Google's WaveNet is bringing computerized speech into the uncanny valley.
Image: Shaye Anderson
The choppy, cybernetic voices of digital assistants like Siri may not sound so mechanical for much longer, thanks to a significant breakthrough in using artificial intelligence to generate realistic human speech.
In a new paper, scientists at Google-owned AI shop DeepMind have unveiled WaveNet, a neural network that generates audio waveforms by predicting and adapting to its own output in real-time. The result is dramatically more natural-sounding computerized speech, which the researchers say reduces the perceived gap between human and computer voices speaking both English and Chinese by over 50 percent.
The system's predictive model is a far cry from the synthesized speech systems used by "digital assistant" apps like Siri.

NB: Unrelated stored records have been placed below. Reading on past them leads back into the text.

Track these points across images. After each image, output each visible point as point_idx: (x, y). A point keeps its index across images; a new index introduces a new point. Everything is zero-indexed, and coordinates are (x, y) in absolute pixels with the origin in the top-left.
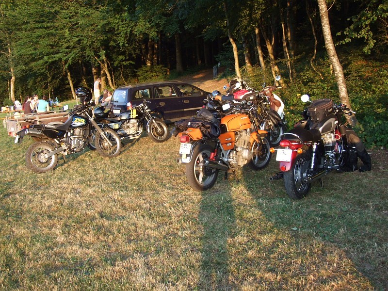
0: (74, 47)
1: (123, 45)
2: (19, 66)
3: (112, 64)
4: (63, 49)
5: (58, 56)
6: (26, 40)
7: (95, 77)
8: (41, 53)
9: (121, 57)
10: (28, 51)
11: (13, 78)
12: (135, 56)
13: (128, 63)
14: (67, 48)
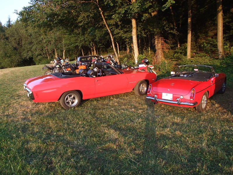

Instead of using a "concatenative" speech system that pieces together from a library of speech fragments recorded by one speaker (in Siri's case, voice actress Susan Bennett), WaveNet is trained on a massive database, then generates raw waveforms one audio sample at time using what's known as an "autoregressive" model—meaning each individual frame of the waveform is predicted based on the frames that preceded it. The neural net was developed from a similar model called PixelCNN, which does the same for computer vision by predicting images one pixel at a time.
"To make sure it knew which voice to use for any given utterance, we conditioned the network on the identity of the speaker," the DeepMind researchers wrote in a blog post. "Interestingly, we found that training on many speakers made it better at modelling a single speaker than training on that speaker alone, suggesting a form of transfer learning."
WaveNet isn't just for speech either: it can also generate some styles of music. Training the network on classical piano, for example, yielded some uncannily cohesive chord progressions in the researchers' testing.
But even weirder is what happens when the system isn't told what to do. Since WaveNet is autoregressive, it can still generate a voice even if it isn't given any text input, resulting in a predictive "babbling" that sounds like Siri practicing her glossolalia. The researchers also found that the system is eerily adept at picking up on non-verbal speech characteristics, like breathing and mouth movements.
To be sure, the voices and music generated by WaveNet still sound slightly off to a trained ear, and composing speech in this way still requires a massive amount of computing power. But when compared with current text-to-speech methods, the system makes a pretty compelling case that we're fast approaching the uncanny valley of computerized speech.